If you choose to design your own Hammonds, Leslies or pipe organs, four additional types of memory slots are provided. There are 12 preset tonewheel setups and space for 12 user setups, three preset pedal registrations and space for three user registrations, eight preset cabinets and space for eight user cabinets, and finally three pipe organ setups and space for three user setups. And remember, these are memories for the underlying organ models; any sounds that you create using them can be saved in the 100 patch memories mentioned above.
MIDI & External Zones
The SKX Pro has a weird MIDI specification that favours the upper manual in preference to the lower and any connected pedals. Beyond the obvious things that can transmit MIDI performance messages and the commonly used CCs, every physical control and many of the menu parameters can also send a stream of data entry and NRPN values that you can record and then replay as part of a sequence. This means that automation can be far more detailed than simply selecting patches and tweaking a few top‑panel controls.

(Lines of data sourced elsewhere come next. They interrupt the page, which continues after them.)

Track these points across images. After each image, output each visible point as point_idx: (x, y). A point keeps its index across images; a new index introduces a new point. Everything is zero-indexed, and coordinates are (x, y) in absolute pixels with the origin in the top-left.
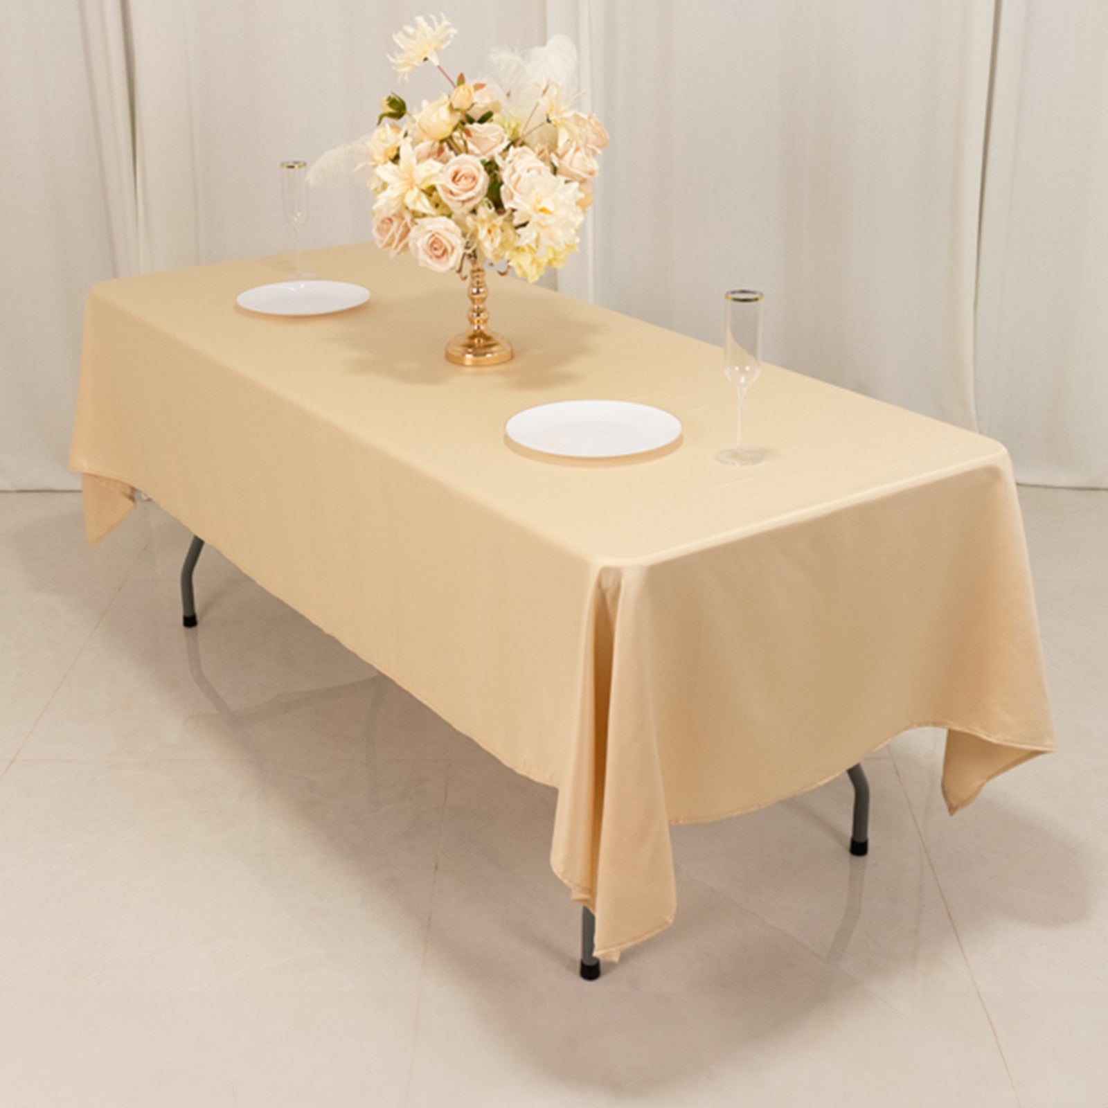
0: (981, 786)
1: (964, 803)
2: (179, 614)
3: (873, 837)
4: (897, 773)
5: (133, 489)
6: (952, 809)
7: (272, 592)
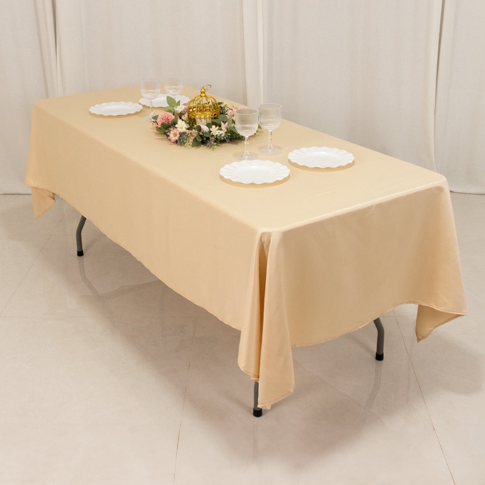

In addition, the SKX Pro provides three External Zones that you can allocate to any manual and program on a patch‑by‑patch basis. These offer independent MIDI channels, key ranges, velocity curves, volumes, octaves and transpositions, pedal and modulation wheel responses, and so on. This means that the SKX Pro can transmit on up to six MIDI channels simultaneously and, because the manuals themselves can send and receive on different channels, receive on three others. All of this makes the SKX Pro a surprisingly flexible MIDI controller.
Pros
- Two manuals are always better than one.
- The Hammond emulation is state‑of‑the‑art.

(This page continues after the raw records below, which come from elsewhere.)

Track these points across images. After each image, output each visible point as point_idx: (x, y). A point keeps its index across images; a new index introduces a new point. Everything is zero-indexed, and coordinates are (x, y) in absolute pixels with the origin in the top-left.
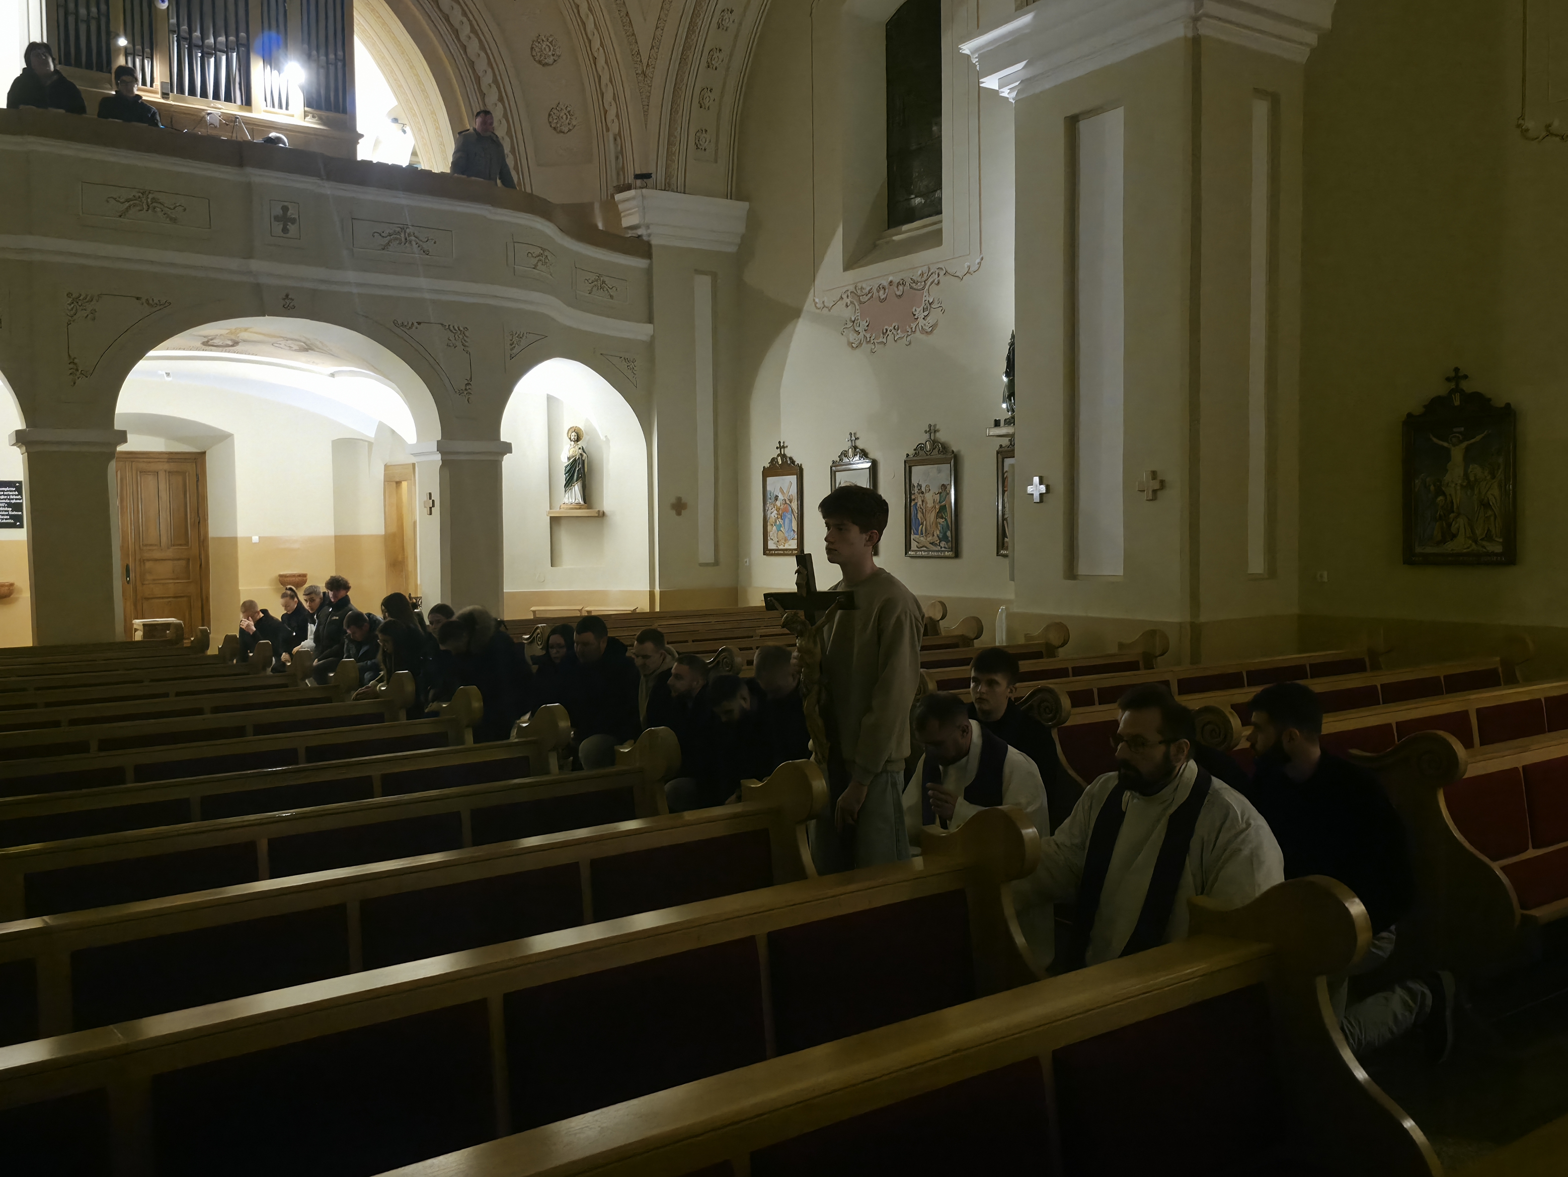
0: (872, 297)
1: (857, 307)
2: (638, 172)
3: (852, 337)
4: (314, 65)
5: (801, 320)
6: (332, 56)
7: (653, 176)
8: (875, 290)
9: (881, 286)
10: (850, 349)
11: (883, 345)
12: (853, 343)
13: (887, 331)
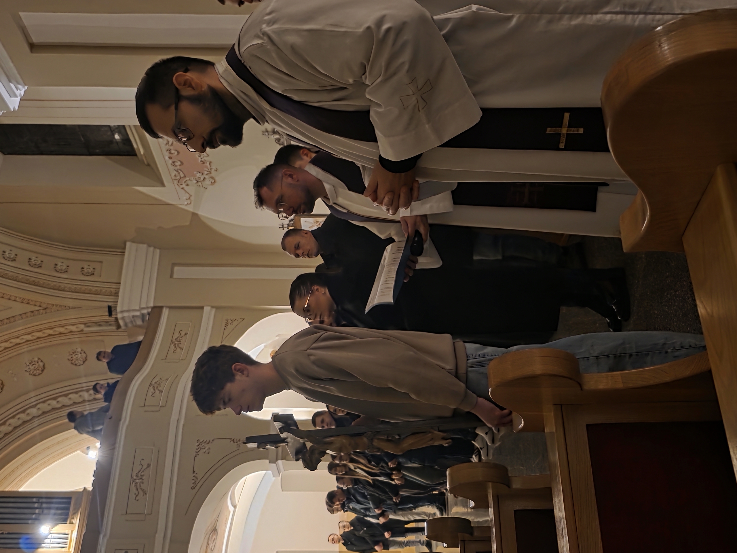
0: (180, 170)
1: (188, 179)
2: (107, 314)
3: (208, 182)
4: (41, 517)
5: (200, 213)
6: (36, 505)
7: (110, 304)
8: (176, 168)
9: (173, 164)
10: (216, 184)
11: (212, 164)
12: (212, 182)
13: (201, 161)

- The transistor and pipe organs are very useful.
- The piano and ensemble are far more flexible and useful than I had expected.
- The virtual analogue monosynth is much better than it has any right to be.
- It’s much more convenient than a collection of separate organs, pianos and synthesizers.
Cons
- It neither generates nor recognises aftertouch.
- There’s room for improvement in the pianos.
- The ensemble/piano library isn’t expandable.
- It’s not cheap.
Summary
I believe that the SKX Pro is the best Hammond B3/C3/A100 emulator yet developed for stage use. But more than that, it’s a powerful and flexible combination of various organs, two PCM‑based polysynths, and a surprisingly good virtual analogue monosynth. An all‑in‑one solution? For some players, I suspect that it could be.